== Data to process ==

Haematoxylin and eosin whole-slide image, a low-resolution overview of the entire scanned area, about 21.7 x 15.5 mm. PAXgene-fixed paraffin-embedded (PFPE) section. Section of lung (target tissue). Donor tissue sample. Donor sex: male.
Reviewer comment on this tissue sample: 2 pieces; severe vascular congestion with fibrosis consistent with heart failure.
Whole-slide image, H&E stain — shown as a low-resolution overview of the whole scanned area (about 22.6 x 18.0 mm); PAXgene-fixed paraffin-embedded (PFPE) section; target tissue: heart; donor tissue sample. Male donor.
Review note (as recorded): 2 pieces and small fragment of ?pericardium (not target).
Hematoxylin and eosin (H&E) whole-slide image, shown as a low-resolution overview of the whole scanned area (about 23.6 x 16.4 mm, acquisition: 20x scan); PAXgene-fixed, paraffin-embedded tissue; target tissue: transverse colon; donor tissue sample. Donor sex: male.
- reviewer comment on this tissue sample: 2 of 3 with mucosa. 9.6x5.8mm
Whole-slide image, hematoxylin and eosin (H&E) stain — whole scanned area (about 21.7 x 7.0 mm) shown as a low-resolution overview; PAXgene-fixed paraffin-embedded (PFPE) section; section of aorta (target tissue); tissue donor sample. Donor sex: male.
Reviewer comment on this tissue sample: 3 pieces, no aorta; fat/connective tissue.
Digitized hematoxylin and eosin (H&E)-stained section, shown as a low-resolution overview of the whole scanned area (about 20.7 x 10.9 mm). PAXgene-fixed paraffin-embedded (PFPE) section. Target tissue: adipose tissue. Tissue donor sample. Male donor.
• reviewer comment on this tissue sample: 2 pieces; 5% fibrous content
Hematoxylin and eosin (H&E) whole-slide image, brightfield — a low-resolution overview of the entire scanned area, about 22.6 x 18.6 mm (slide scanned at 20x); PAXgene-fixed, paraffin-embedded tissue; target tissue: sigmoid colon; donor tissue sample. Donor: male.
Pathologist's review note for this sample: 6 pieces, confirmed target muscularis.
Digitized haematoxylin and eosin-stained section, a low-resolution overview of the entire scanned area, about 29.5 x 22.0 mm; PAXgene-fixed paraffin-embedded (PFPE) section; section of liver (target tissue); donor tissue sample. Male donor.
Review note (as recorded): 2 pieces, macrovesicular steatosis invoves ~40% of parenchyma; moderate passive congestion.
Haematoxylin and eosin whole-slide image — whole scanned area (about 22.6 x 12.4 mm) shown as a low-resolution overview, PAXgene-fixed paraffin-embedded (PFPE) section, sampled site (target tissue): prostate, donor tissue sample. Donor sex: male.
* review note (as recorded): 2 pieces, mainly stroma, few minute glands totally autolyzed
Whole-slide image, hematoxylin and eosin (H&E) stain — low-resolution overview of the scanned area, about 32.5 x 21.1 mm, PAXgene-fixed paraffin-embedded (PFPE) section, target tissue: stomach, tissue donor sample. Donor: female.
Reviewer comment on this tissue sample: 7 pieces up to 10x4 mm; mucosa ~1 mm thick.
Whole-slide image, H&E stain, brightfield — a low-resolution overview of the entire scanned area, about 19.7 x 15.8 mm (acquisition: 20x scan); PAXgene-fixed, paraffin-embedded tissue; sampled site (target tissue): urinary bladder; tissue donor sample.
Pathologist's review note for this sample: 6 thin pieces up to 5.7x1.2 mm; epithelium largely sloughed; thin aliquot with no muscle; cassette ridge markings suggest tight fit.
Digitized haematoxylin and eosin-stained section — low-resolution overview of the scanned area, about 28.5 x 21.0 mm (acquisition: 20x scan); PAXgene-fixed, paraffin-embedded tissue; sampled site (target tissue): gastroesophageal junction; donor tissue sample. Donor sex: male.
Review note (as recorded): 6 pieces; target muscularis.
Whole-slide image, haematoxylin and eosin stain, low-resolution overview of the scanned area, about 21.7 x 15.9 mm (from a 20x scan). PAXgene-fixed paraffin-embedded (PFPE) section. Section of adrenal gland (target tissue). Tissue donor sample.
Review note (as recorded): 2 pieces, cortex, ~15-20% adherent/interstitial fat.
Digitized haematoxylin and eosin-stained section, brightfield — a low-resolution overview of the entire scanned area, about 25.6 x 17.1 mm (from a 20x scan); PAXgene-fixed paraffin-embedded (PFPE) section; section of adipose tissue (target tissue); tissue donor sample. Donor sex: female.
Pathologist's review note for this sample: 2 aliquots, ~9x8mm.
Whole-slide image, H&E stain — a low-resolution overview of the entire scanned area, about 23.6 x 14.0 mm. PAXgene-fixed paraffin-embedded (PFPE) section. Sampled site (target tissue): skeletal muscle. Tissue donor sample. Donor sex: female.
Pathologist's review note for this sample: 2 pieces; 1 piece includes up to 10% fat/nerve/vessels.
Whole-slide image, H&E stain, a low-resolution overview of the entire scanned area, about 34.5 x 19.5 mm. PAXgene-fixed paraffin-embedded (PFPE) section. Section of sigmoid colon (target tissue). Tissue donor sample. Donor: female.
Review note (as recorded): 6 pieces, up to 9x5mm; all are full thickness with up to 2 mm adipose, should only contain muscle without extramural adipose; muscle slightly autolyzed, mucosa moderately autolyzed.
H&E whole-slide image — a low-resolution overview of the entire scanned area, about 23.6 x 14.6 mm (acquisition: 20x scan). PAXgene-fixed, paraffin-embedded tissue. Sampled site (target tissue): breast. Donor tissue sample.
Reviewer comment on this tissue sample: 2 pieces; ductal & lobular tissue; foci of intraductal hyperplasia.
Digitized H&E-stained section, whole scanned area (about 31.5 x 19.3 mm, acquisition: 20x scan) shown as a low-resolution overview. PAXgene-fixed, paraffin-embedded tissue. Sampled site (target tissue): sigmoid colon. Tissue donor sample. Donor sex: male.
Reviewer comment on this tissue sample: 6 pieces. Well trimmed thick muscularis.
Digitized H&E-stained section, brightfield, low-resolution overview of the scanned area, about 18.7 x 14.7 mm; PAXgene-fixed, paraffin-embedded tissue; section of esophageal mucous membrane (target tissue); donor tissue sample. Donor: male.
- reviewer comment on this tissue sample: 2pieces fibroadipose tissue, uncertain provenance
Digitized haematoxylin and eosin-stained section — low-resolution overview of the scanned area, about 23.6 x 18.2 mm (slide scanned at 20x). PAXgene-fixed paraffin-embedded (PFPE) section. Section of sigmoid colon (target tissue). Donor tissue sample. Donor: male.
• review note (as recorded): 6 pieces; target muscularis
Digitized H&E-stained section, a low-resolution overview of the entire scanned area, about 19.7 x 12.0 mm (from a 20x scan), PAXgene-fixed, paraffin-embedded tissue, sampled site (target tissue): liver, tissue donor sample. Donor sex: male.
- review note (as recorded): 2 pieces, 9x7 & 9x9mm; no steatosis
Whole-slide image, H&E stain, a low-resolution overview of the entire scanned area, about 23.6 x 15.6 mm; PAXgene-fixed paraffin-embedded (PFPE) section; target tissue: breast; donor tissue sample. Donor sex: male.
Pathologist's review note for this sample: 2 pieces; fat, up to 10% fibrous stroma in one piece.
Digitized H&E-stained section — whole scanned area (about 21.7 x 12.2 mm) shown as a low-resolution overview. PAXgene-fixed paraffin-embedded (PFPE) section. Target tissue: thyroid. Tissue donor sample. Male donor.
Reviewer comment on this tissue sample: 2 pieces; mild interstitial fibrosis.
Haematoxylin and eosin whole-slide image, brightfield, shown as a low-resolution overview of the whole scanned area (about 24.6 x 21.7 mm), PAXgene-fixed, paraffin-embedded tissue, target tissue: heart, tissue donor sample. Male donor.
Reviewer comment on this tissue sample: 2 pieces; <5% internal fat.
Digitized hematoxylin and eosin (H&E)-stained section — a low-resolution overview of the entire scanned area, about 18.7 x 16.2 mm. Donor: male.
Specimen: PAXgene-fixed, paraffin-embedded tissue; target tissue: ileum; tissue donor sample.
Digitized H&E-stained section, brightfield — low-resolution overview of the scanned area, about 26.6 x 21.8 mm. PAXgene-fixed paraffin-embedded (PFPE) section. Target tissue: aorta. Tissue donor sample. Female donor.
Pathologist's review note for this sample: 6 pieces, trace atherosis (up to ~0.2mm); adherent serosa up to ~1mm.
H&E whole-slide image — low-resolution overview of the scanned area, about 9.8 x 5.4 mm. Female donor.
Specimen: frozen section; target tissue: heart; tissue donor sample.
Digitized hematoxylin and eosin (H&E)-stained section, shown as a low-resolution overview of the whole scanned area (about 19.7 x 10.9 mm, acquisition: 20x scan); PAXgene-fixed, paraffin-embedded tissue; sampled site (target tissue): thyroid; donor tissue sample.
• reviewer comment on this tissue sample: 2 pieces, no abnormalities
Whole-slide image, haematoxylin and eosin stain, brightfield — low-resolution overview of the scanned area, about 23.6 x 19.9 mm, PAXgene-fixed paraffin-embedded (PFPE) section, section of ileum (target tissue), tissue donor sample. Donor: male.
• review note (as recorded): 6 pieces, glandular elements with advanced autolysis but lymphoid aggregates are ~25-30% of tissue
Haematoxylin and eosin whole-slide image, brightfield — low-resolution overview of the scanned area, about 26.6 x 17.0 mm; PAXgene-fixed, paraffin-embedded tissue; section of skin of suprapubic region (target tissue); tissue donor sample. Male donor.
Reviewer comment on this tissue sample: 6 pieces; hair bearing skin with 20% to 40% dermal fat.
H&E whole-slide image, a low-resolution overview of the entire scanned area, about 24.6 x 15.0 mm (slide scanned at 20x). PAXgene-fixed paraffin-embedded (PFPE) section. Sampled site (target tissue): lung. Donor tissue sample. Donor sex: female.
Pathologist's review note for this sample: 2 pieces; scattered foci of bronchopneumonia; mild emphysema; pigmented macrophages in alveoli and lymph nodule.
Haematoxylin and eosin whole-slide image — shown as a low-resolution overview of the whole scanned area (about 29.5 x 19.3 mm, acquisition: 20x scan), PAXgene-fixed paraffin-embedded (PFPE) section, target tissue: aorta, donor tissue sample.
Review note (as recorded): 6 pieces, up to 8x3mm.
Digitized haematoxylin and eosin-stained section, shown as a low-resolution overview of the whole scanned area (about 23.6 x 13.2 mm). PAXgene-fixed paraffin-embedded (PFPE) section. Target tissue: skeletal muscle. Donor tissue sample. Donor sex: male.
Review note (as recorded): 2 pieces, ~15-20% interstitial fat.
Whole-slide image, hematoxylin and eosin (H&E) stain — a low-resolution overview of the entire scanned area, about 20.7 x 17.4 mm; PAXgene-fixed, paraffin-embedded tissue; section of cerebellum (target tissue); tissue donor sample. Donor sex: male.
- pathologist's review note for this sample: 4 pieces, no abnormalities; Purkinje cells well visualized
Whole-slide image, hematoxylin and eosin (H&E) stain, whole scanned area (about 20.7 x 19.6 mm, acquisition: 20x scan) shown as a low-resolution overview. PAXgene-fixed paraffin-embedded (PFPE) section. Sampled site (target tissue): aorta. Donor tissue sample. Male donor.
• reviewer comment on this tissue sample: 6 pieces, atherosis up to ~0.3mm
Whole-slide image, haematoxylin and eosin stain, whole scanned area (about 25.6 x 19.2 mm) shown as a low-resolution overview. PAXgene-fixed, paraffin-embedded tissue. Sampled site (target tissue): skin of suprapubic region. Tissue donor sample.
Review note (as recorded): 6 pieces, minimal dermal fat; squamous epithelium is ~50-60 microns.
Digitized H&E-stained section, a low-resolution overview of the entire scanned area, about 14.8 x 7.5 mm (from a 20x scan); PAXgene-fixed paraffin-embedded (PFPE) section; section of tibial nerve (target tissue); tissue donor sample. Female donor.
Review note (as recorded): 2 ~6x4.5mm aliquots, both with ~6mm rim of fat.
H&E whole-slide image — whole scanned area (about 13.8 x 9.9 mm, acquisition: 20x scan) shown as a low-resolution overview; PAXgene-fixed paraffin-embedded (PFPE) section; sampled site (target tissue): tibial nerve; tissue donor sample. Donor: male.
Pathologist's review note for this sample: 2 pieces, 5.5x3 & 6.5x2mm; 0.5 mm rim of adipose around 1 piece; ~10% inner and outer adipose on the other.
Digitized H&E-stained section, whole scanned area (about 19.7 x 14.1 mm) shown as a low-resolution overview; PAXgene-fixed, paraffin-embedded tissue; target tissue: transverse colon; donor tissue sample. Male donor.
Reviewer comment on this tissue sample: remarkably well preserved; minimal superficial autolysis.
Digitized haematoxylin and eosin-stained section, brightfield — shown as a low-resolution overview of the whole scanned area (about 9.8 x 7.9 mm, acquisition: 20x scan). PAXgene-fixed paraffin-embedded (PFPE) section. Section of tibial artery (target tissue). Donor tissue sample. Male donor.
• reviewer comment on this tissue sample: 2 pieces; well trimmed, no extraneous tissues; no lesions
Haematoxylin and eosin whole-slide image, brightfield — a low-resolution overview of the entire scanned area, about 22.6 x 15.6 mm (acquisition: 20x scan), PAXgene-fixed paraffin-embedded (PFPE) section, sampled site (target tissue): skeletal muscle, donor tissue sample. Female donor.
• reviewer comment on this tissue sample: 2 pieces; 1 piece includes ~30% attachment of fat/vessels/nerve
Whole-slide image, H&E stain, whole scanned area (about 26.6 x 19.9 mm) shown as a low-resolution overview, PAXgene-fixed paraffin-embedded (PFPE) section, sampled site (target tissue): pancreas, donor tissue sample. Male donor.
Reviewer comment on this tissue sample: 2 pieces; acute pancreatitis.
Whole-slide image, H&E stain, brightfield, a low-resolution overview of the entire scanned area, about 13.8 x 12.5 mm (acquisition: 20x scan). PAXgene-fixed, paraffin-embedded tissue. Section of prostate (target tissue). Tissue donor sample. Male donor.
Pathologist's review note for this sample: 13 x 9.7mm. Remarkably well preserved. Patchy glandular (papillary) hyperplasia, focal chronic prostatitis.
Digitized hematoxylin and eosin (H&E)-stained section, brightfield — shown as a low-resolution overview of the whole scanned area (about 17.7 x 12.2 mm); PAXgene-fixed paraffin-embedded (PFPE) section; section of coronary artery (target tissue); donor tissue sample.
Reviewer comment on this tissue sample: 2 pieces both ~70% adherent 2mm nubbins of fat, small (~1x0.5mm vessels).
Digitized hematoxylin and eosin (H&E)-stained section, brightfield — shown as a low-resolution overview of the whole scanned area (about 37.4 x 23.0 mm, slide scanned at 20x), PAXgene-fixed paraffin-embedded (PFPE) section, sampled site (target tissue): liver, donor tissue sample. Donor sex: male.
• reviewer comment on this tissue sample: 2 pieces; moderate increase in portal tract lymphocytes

===

▶ [What to do]:
Your reply is to repeat, unchanged, the lines above running from the one with "Review note (as recorded): 2 pieces and" up to and including the one with "Review note (as recorded): 2 pieces, macrovesicular".

▶ [Answer box]:
Review note (as recorded): 2 pieces and small fragment of ?pericardium (not target).
Hematoxylin and eosin (H&E) whole-slide image, shown as a low-resolution overview of the whole scanned area (about 23.6 x 16.4 mm, acquisition: 20x scan); PAXgene-fixed, paraffin-embedded tissue; target tissue: transverse colon; donor tissue sample. Donor sex: male.
- reviewer comment on this tissue sample: 2 of 3 with mucosa. 9.6x5.8mm
Whole-slide image, hematoxylin and eosin (H&E) stain — whole scanned area (about 21.7 x 7.0 mm) shown as a low-resolution overview; PAXgene-fixed paraffin-embedded (PFPE) section; section of aorta (target tissue); tissue donor sample. Donor sex: male.
Reviewer comment on this tissue sample: 3 pieces, no aorta; fat/connective tissue.
Digitized hematoxylin and eosin (H&E)-stained section, shown as a low-resolution overview of the whole scanned area (about 20.7 x 10.9 mm). PAXgene-fixed paraffin-embedded (PFPE) section. Target tissue: adipose tissue. Tissue donor sample. Male donor.
• reviewer comment on this tissue sample: 2 pieces; 5% fibrous content
Hematoxylin and eosin (H&E) whole-slide image, brightfield — a low-resolution overview of the entire scanned area, about 22.6 x 18.6 mm (slide scanned at 20x); PAXgene-fixed, paraffin-embedded tissue; target tissue: sigmoid colon; donor tissue sample. Donor: male.
Pathologist's review note for this sample: 6 pieces, confirmed target muscularis.
Digitized haematoxylin and eosin-stained section, a low-resolution overview of the entire scanned area, about 29.5 x 22.0 mm; PAXgene-fixed paraffin-embedded (PFPE) section; section of liver (target tissue); donor tissue sample. Male donor.
Review note (as recorded): 2 pieces, macrovesicular steatosis invoves ~40% of parenchyma; moderate passive congestion.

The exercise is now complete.